- **What the task asks**: Scan the records for "grey" and copy each line that contains it.
----
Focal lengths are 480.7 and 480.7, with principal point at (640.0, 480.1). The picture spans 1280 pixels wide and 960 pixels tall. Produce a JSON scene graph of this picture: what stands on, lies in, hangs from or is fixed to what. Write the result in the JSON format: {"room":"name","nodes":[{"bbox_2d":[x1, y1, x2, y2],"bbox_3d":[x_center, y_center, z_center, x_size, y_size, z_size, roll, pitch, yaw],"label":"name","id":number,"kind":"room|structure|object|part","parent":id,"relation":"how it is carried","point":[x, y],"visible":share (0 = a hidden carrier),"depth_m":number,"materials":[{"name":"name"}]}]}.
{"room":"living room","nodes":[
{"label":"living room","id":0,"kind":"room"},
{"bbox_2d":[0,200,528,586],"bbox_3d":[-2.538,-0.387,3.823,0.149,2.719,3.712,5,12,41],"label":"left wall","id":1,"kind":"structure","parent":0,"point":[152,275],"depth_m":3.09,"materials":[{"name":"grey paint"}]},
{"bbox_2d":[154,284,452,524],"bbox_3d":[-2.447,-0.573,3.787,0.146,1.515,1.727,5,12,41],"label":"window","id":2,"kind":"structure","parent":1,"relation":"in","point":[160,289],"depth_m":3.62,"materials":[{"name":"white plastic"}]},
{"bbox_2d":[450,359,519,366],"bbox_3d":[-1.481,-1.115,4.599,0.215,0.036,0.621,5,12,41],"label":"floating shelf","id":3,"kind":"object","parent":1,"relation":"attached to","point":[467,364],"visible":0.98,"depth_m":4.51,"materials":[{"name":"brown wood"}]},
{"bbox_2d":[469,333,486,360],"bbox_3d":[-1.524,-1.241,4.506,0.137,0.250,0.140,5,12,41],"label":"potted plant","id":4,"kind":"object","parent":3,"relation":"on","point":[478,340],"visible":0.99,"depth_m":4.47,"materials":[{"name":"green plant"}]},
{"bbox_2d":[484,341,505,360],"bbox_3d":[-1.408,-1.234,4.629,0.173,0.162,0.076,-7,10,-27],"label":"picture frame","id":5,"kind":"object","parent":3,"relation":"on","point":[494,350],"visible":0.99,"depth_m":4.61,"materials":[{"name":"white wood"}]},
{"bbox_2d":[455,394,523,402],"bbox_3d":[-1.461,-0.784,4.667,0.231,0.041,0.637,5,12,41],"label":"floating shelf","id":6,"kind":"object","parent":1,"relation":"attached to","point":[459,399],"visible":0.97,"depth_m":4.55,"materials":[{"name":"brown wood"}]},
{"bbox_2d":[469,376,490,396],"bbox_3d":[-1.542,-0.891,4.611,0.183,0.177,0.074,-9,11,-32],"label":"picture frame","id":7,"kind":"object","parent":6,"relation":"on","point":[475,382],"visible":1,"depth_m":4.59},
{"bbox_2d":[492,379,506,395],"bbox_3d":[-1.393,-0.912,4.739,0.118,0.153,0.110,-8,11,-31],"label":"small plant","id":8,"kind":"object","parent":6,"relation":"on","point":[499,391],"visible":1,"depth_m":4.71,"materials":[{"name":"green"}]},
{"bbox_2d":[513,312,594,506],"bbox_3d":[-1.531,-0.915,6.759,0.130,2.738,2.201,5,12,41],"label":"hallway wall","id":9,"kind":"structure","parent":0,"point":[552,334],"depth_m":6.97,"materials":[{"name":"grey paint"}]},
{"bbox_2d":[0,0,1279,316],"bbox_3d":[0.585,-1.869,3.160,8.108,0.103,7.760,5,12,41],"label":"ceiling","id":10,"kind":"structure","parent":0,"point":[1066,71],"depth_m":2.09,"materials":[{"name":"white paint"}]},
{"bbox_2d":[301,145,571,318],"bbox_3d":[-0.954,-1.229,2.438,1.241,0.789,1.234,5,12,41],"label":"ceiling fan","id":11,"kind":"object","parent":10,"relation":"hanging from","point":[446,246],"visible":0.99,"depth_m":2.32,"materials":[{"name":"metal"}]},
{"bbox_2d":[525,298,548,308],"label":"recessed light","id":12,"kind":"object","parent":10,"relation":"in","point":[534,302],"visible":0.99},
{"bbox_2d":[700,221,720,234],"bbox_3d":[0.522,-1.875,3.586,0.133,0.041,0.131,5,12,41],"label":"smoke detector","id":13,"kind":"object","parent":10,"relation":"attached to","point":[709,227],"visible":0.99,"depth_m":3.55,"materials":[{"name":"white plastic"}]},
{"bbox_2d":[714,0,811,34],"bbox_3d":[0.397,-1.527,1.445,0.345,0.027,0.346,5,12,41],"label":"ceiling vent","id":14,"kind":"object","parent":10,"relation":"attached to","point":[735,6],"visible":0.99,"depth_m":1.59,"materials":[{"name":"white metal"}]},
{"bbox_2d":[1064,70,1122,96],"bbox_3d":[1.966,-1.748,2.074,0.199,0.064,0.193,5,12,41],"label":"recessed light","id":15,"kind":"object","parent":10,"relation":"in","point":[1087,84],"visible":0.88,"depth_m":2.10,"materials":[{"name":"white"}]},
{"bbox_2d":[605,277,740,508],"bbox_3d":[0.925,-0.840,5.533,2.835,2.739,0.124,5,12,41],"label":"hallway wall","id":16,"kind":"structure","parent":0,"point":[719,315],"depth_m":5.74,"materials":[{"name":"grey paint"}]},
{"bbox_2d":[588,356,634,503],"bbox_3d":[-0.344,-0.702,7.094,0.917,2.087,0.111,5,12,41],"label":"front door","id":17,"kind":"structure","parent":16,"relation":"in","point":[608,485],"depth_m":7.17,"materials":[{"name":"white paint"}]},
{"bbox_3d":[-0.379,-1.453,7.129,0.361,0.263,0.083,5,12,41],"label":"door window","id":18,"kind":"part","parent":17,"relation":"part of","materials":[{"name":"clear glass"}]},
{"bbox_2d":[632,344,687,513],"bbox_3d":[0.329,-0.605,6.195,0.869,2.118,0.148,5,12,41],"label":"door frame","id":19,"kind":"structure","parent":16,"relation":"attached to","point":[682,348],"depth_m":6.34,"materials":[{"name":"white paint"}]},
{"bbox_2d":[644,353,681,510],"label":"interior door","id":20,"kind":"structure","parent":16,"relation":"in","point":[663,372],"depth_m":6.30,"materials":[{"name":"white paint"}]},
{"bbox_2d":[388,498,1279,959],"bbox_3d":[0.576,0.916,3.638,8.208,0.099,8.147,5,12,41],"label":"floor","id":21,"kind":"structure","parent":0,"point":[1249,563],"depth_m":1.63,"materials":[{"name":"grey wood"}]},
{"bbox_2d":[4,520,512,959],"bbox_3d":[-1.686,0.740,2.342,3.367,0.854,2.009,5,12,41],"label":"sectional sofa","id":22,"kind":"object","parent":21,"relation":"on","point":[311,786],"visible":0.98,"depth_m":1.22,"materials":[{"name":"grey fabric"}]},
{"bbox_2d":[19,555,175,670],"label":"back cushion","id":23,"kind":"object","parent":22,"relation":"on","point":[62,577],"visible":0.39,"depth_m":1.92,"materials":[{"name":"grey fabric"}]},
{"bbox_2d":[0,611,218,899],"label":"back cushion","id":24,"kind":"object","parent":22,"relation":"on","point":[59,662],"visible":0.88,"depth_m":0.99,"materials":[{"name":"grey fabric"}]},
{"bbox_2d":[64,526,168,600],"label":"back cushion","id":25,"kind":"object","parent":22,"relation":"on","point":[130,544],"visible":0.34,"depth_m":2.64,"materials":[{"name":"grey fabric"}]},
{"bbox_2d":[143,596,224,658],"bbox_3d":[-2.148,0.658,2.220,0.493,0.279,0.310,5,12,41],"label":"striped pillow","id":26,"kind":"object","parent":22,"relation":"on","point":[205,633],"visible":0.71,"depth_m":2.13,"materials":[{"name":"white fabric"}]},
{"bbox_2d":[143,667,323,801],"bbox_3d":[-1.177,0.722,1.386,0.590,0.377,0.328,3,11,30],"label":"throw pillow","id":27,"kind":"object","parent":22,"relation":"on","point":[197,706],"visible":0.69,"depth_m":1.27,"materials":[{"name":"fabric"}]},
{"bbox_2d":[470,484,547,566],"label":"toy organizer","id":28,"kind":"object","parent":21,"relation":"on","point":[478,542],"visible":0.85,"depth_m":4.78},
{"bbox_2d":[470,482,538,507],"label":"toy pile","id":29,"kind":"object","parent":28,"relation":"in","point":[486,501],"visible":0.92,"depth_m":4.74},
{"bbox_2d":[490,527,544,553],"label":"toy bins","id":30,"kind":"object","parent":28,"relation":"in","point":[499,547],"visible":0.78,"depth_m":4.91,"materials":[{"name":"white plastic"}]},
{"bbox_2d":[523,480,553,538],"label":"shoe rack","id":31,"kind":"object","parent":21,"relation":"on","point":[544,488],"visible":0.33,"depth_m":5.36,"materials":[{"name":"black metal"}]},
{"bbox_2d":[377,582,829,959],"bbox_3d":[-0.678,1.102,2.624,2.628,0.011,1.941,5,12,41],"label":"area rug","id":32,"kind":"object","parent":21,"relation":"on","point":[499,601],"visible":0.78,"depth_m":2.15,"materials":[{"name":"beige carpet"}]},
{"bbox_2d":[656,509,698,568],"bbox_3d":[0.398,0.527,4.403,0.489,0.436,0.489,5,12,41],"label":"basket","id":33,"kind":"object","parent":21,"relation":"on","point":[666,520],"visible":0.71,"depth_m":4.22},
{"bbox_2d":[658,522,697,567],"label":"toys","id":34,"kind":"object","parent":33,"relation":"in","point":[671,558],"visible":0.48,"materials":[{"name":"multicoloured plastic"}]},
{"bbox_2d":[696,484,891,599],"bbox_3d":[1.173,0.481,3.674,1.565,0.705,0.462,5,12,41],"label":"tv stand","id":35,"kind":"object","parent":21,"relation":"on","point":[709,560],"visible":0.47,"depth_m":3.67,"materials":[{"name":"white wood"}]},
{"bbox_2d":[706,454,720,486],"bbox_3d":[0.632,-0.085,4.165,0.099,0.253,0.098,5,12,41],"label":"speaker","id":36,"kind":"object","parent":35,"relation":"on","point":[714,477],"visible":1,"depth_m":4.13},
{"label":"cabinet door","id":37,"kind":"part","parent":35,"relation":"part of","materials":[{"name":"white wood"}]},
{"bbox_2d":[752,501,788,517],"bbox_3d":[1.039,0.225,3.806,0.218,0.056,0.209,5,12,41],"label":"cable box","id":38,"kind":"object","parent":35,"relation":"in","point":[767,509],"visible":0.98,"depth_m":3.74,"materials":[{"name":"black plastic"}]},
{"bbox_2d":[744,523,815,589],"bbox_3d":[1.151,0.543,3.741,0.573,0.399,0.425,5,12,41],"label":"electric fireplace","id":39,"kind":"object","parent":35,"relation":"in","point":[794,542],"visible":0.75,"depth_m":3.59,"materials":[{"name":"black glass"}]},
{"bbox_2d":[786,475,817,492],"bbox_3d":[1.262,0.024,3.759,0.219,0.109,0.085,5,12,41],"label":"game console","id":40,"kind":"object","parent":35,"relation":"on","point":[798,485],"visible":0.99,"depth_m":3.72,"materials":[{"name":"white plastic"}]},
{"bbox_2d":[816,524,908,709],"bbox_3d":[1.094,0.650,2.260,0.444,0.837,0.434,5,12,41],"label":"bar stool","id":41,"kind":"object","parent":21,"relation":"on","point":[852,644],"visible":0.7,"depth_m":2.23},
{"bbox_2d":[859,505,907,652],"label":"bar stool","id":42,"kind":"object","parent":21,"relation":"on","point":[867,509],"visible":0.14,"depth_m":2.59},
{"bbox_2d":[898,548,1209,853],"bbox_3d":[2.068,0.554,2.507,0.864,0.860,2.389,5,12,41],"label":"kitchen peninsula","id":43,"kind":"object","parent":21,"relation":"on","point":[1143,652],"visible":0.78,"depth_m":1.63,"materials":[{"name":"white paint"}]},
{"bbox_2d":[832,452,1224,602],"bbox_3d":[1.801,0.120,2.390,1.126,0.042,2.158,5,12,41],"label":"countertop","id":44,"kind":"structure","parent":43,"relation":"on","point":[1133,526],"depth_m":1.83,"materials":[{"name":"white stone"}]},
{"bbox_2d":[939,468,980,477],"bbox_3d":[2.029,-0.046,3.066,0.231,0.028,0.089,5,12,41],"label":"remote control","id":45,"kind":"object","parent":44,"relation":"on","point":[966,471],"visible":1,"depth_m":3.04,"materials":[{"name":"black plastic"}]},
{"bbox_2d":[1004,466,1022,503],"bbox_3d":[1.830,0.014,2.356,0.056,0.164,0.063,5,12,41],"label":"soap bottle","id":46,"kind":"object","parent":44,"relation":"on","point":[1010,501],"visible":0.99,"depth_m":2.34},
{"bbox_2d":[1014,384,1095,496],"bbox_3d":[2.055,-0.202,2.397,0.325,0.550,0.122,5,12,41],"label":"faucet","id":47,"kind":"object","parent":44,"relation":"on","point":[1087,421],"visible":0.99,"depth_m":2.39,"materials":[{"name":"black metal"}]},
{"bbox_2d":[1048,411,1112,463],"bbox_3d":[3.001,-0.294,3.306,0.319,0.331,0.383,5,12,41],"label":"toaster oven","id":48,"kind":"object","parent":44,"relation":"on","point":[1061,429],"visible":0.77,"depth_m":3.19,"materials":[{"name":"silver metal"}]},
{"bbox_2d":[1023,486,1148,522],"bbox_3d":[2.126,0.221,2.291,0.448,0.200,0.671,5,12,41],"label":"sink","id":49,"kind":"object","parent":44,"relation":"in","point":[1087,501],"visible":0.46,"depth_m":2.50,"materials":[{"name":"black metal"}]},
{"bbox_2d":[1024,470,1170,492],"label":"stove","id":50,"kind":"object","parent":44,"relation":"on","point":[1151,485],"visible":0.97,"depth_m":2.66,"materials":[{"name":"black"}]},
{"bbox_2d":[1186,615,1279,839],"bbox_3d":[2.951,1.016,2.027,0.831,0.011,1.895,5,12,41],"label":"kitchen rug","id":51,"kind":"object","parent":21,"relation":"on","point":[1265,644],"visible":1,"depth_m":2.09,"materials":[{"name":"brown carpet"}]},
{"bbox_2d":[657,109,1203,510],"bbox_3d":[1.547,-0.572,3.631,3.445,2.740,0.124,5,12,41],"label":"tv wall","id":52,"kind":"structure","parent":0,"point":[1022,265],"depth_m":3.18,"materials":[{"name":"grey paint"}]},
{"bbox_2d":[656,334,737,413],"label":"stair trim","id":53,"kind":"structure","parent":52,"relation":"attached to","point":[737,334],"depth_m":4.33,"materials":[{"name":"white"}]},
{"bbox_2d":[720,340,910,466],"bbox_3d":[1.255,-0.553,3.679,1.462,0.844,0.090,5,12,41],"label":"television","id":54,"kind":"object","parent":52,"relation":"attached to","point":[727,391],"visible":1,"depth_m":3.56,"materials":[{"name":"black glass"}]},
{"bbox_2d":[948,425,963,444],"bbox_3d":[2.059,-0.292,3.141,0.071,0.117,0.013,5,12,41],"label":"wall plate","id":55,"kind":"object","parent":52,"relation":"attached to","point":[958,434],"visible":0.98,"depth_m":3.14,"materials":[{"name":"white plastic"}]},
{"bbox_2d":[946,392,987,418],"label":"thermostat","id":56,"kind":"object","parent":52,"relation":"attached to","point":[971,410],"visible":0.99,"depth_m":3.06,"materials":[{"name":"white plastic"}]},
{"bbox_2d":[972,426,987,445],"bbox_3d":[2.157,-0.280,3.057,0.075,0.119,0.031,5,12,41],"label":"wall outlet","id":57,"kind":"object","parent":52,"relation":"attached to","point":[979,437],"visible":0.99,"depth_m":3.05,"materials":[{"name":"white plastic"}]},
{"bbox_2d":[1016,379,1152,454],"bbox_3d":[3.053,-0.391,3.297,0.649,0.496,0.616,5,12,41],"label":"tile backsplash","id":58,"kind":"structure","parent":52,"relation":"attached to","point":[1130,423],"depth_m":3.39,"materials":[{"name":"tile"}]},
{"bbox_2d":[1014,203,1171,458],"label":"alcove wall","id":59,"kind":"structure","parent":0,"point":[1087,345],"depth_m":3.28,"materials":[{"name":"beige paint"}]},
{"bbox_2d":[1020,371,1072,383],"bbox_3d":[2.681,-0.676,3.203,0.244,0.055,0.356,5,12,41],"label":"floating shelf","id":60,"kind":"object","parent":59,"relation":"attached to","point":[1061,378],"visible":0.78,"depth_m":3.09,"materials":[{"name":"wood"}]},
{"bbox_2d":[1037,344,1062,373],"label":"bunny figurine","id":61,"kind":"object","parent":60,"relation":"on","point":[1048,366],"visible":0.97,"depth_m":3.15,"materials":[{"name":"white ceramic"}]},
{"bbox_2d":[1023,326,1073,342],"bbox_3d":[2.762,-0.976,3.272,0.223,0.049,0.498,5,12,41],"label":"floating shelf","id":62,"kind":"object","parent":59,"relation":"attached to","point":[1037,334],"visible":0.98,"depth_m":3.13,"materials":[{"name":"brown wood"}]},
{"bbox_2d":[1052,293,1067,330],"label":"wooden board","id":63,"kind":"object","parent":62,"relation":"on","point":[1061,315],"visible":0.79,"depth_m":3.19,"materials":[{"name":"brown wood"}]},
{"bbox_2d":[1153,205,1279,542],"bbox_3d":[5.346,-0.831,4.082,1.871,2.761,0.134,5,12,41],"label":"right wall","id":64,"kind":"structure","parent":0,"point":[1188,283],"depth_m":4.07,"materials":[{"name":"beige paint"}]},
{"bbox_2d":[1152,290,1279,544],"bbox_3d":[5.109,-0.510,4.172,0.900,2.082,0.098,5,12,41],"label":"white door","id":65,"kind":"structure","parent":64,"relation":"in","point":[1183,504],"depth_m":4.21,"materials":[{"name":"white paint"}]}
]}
----
- **Finished task**:
{"bbox_2d":[0,200,528,586],"bbox_3d":[-2.538,-0.387,3.823,0.149,2.719,3.712,5,12,41],"label":"left wall","id":1,"kind":"structure","parent":0,"point":[152,275],"depth_m":3.09,"materials":[{"name":"grey paint"}]},
{"bbox_2d":[513,312,594,506],"bbox_3d":[-1.531,-0.915,6.759,0.130,2.738,2.201,5,12,41],"label":"hallway wall","id":9,"kind":"structure","parent":0,"point":[552,334],"depth_m":6.97,"materials":[{"name":"grey paint"}]},
{"bbox_2d":[605,277,740,508],"bbox_3d":[0.925,-0.840,5.533,2.835,2.739,0.124,5,12,41],"label":"hallway wall","id":16,"kind":"structure","parent":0,"point":[719,315],"depth_m":5.74,"materials":[{"name":"grey paint"}]},
{"bbox_2d":[388,498,1279,959],"bbox_3d":[0.576,0.916,3.638,8.208,0.099,8.147,5,12,41],"label":"floor","id":21,"kind":"structure","parent":0,"point":[1249,563],"depth_m":1.63,"materials":[{"name":"grey wood"}]},
{"bbox_2d":[4,520,512,959],"bbox_3d":[-1.686,0.740,2.342,3.367,0.854,2.009,5,12,41],"label":"sectional sofa","id":22,"kind":"object","parent":21,"relation":"on","point":[311,786],"visible":0.98,"depth_m":1.22,"materials":[{"name":"grey fabric"}]},
{"bbox_2d":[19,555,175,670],"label":"back cushion","id":23,"kind":"object","parent":22,"relation":"on","point":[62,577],"visible":0.39,"depth_m":1.92,"materials":[{"name":"grey fabric"}]},
{"bbox_2d":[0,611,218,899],"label":"back cushion","id":24,"kind":"object","parent":22,"relation":"on","point":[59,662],"visible":0.88,"depth_m":0.99,"materials":[{"name":"grey fabric"}]},
{"bbox_2d":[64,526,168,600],"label":"back cushion","id":25,"kind":"object","parent":22,"relation":"on","point":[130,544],"visible":0.34,"depth_m":2.64,"materials":[{"name":"grey fabric"}]},
{"bbox_2d":[657,109,1203,510],"bbox_3d":[1.547,-0.572,3.631,3.445,2.740,0.124,5,12,41],"label":"tv wall","id":52,"kind":"structure","parent":0,"point":[1022,265],"depth_m":3.18,"materials":[{"name":"grey paint"}]},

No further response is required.